I have found one approach that may be worth investigating, outlined here:

http://lists.gnu.org/archive/html/spama ... 00015.html

Essentially, you store all incoming emails in a database. Then, when someone forwards a message to spam@example.com, it triggers a script tthat checks the database for the message (based on various criteria, including headers, content, timestamp, message id, etc), then uses the message stored in the database (if found) to feed to sa-learn. The same could be done for notspam@example.com.

Of course, you'd have to set some reasonable limits on the database... purging messages older than a certain age, purging messages after they have been processed, etc.

I'll keep digging, but I'd be interrested to hear input from others.

Unread post by **scott** » Wed Jan 26, 2005 9:46 pm

Sort of, squirrelmail has some things in it, which you can tie into a PG server the same way you tie it into PSA. There are some other tools out there like a remote version of sa-learn with imap support.

hotgazpacho · Unread post by **hotgazpacho** » Wed Jan 26, 2005 11:12 pm

Thanks, Scott.

I looked at the remote shared IMAP folders solution, and found it to be inadequate for my needs. This solution requires all clients to either access their mailboxes over IMAP, or use POP3 with leaving mail on the server. I cannot force my clients to use IMAP (as some may use email cleints that don't support IMAP), nor can I force them to leave POP3 mail (specifically, mail they wish to report as spam or ham) on the server.
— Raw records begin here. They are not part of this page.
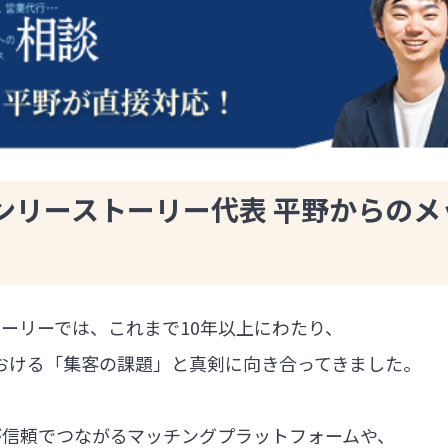
ンリーストーリー代表 平野からのメ
ーリーでは、これまで10年以上にわたり、
における「集客の課題」と真剣に向き合ってきました。
が信頼でつながるマッチングプラットフォームや、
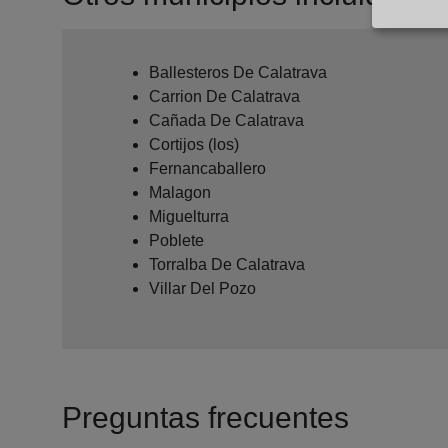
Ballesteros De Calatrava
Carrion De Calatrava
Cañada De Calatrava
Cortijos (los)
Fernancaballero
Malagon
Miguelturra
Poblete
Torralba De Calatrava
Villar Del Pozo
Preguntas frecuentes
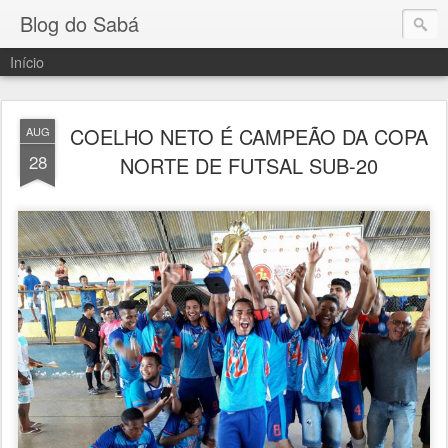
Blog do Sabá
Início
COELHO NETO É CAMPEÃO DA COPA
AUG
28
NORTE DE FUTSAL SUB-20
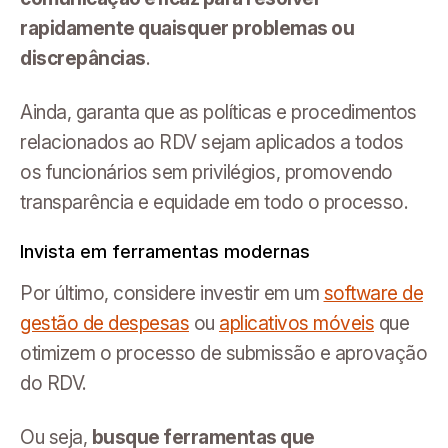
rapidamente quaisquer problemas ou
discrepâncias
.
Ainda, garanta que as políticas e procedimentos
relacionados ao RDV sejam aplicados a todos
os funcionários sem privilégios, promovendo
transparência e equidade em todo o processo.
Invista em ferramentas modernas
Por último, considere investir em um
software de
gestão de despesas
ou
aplicativos móveis
que
otimizem o processo de submissão e aprovação
do RDV.
Ou seja,
busque ferramentas que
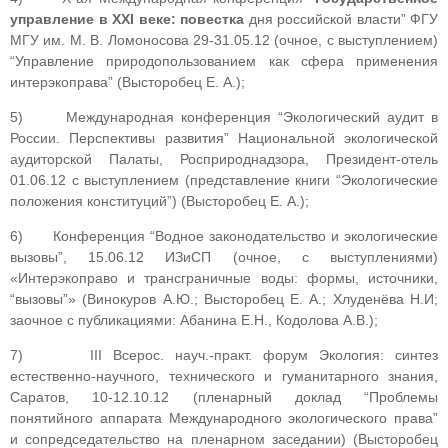
управление в XXI веке: повестка
дня российской власти” ФГУ
МГУ им. М. В. Ломоносова 29-31.05.12 (очное, с выступлением)
“Управление природопользованием как сфера применения
интерэкоправа” (Высторобец Е. А.);
5) Международная конференция “Экологический аудит в
России. Перспективы развития” Национальной экологической
аудиторской Палаты, Росприроднадзора, Президент-отель
01.06.12 с выступлением (представление книги “Экологические
положения конституций”) (Высторобец Е. А.);
6) Конференция “Водное законодательство и экологические
вызовы”, 15.06.12 ИЗиСП (очное, с выступлениями)
«Интерэкоправо и трансграничные воды: формы, источники,
“вызовы”» (Винокуров А.Ю.; Высторобец Е. А.; Хлуденёва Н.И;
заочное с публикациями: Абанина Е.Н., Кодолова А.В.);
7) III Всерос. науч.-практ. форум Экология: синтез
естественно-научного, технического и гуманитарного знания,
Саратов, 10-12.10.12 (пленарный доклад “Проблемы
понятийного аппарата Международного экологического права”
и сопредседательство на пленарном заседании) (Высторобец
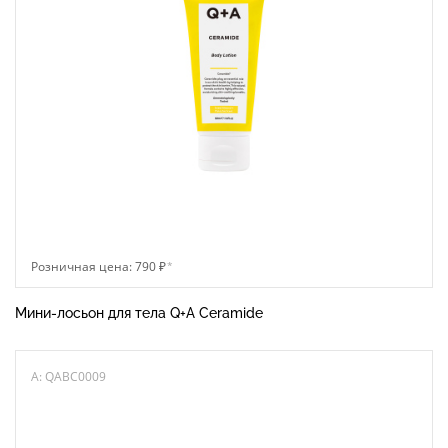
Розничная цена: 790 ₽
*
Мини-лосьон для тела Q+A Ceramide
A: QABC0009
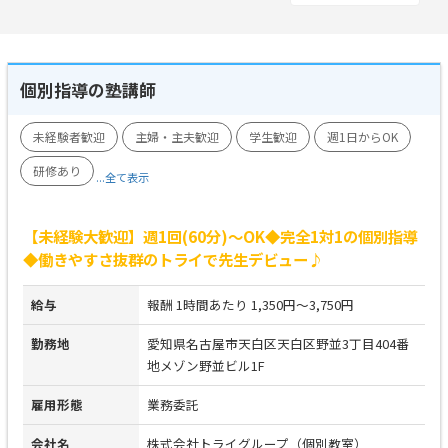
個別指導の塾講師
未経験者歓迎
主婦・主夫歓迎
学生歓迎
週1日からOK
研修あり
...全て表示
【未経験大歓迎】週1回(60分)～OK◆完全1対1の個別指導
◆働きやすさ抜群のトライで先生デビュー♪
給与
報酬 1時間あたり 1,350円～3,750円
勤務地
愛知県名古屋市天白区天白区野並3丁目404番
地メゾン野並ビル1F
雇用形態
業務委託
会社名
株式会社トライグループ（個別教室）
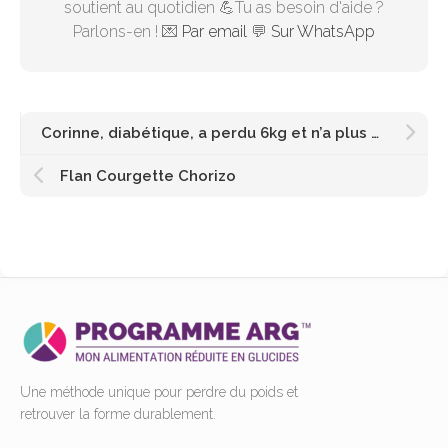
soutient au quotidien 💪Tu as besoin d'aide ?
Parlons-en ! 💌
Par email
💬
Sur WhatsApp
Corinne, diabétique, a perdu 6kg et n’a plus besoin d’insuline !
Flan Courgette Chorizo
Une méthode unique pour perdre du poids et
retrouver la forme durablement.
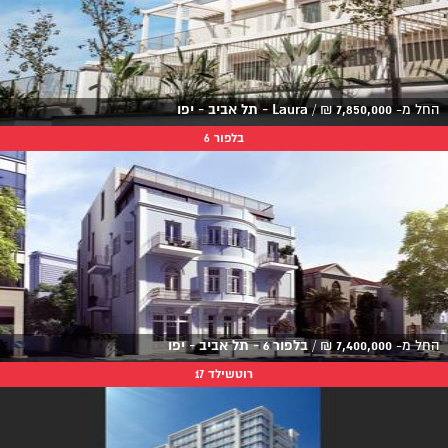
החל מ-
7,850,000
₪
/
Laura - תל אביב - יפו
בלפור 6
החל מ-
7,400,000
₪
/
בלפור 6 - תל אביב - יפו
רוטשילד 17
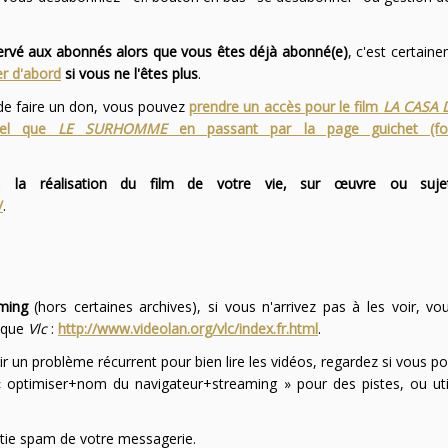
servé aux abonnés alors que vous êtes déjà abonné(e)
, c'est certai
r d'abord
si vous ne l'êtes plus
.
 de faire un don, vous pouvez
prendre un accès pour le film
LA CASA 
 tel que
LE SURHOMME
en passant par la page guichet (f
 la réalisation du film de votre vie, sur œuvre ou suje
/
.
ming
(hors certaines archives), si vous n'arrivez pas à les voir, v
l que
Vlc
:
http://www.videolan.org/vlc/index.fr.html
.
ir un problème récurrent pour bien lire les vidéos, regardez si vous po
optimiser+nom du navigateur+streaming » pour des pistes, ou uti
partie spam de votre messagerie.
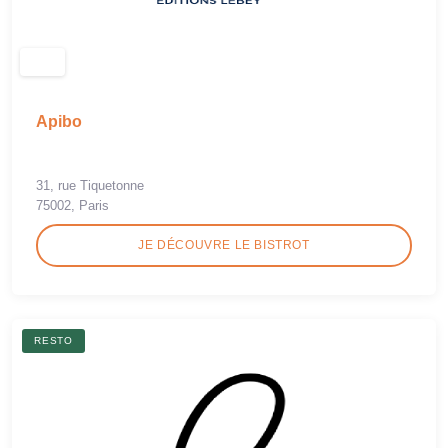
Apibo
31, rue Tiquetonne
75002, Paris
JE DÉCOUVRE LE BISTROT
RESTO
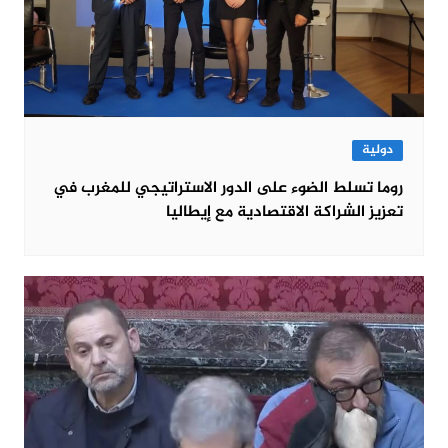
دولية
روما تسلط الضوء على الدور الاستراتيجي للمغرب في
تعزيز الشراكة الاقتصادية مع إيطاليا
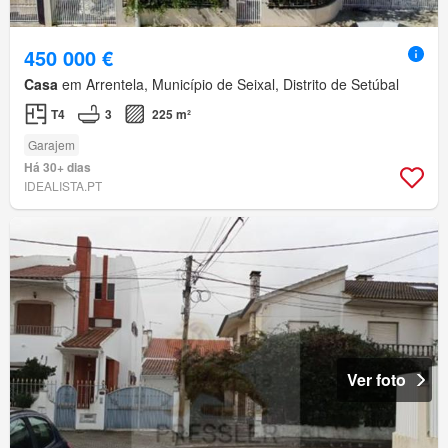
450 000 €
Casa
em Arrentela, Município de Seixal, Distrito de Setúbal
T4
3
225 m²
Garajem
Há 30+ dias
IDEALISTA.PT
Ver foto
I think what I am going to do is, for each mail accpeted for delivery by my Gamera server, store a copy in a MySQL database. I'll also set up spam and ham reporting accounts. Then, when a client sends mail to the spam@example.com account or the notspam@example.com account, the server will extract as much of the original messages as possible, and try to find a match for it in the database. If it is within a configurable threshold, the original message will be extracted from the database and fed to sa-learn.

Storing it in a database means that we always have (or, rather, can reconstruct) a clean copy of the original message, weather or not the forwarded message from the user contains all the headers.
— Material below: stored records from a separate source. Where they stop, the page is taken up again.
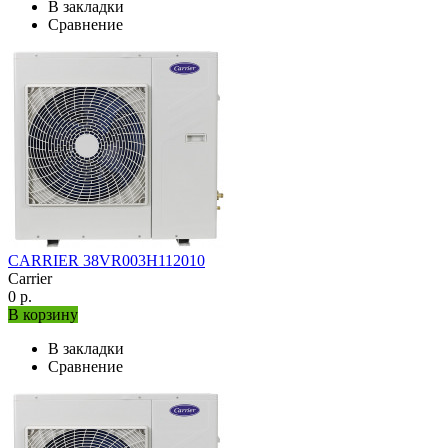
В закладки
Сравнение
CARRIER 38VR003H112010
Carrier
0 р.
В корзину
В закладки
Сравнение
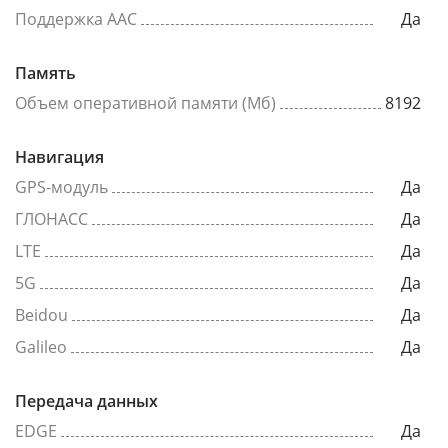
Поддержка AAC
Да
Память
Объем оперативной памяти (Мб)
8192
Навигация
GPS-модуль
Да
ГЛОНАСС
Да
LTE
Да
5G
Да
Beidou
Да
Galileo
Да
Передача данных
EDGE
Да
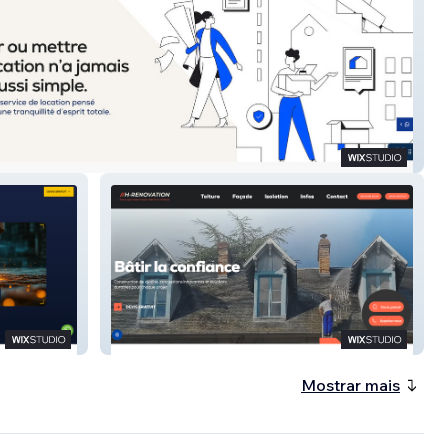
er Garanti
H-RENOVATION
Mostrar mais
To combat the spammers attempting to poison the Bayes filter, a unique SHA-1 hash could be generated using data from the original message and a secret on the Gamera server. This hash would be added as both a header and a footer in the email (to ensure that this data gets transmitted in the forwarded message, regardless of the client) before it gets delivered or a copy saved in the database. When the mail is sent for retraining, the hash will be searched for. If it is found in the DB and the message, the mail MUST have traversed my mserver at one point, so the original message is reconstructed from the database (sans hash), and fed to sa-learn. Otherwise, it is silently rejected (and possibly logged).
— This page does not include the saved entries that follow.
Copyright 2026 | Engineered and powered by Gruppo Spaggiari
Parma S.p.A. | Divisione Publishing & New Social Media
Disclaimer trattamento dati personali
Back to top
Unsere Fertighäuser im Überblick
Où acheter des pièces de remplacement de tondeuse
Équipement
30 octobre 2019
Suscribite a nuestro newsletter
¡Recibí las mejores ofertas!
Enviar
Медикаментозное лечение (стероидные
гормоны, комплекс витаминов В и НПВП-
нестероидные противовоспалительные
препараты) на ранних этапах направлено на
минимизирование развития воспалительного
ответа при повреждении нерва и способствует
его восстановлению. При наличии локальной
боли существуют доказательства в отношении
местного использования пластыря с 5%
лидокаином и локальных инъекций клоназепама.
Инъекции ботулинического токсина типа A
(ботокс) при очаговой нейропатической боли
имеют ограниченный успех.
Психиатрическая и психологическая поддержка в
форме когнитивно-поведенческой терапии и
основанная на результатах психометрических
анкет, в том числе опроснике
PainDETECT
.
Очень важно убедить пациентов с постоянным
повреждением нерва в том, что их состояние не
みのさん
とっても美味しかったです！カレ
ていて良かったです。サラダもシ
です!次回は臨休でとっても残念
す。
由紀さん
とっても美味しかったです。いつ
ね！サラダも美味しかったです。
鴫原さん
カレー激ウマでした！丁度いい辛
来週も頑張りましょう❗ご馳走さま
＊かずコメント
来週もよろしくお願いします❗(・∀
I'll also need a mechanism to purge messages stored in the database after X days.

What do you think?

Unread post by **scott** » Thu Jan 27, 2005 12:31 am

This is sort of where Im heading with the next generation of PG, which is based on postfix, where the quarantine is in mysql. Ham training is very problematic using this method however, since best case you can only get False positives in training. You need at least 200 messages in the ham classifer for bayes to even function, and it doesnt get particularly useful until it gets up to about 2000 messages. Training in SA is automatic, based on the threshold. Defaults are 12+ is autolearned as spam, 0.1 and below as ham. The trick with sa-learn is not to use it on spam, you get that for free with autolearning, its to use it on ham. And you need a lot of it, poisoning isnt an issue at all when for example you have a 2000 message ham corpus. The trick is, how do you train that quickly. For my users, Ive found the best way to do it is with learning folders in imap, or an abstraction layer (like PSA does, or a plugin to the MUA) so the user doesnt have to do more than just drag and drop messages into a folder.

The quarantine piece of this really hasnt played into learning at all with my user testing, most people just want spam to not show up in their mailbox, but still have the ability to look at it (even through a web interface) at their leisure. Generally I get this with business clients.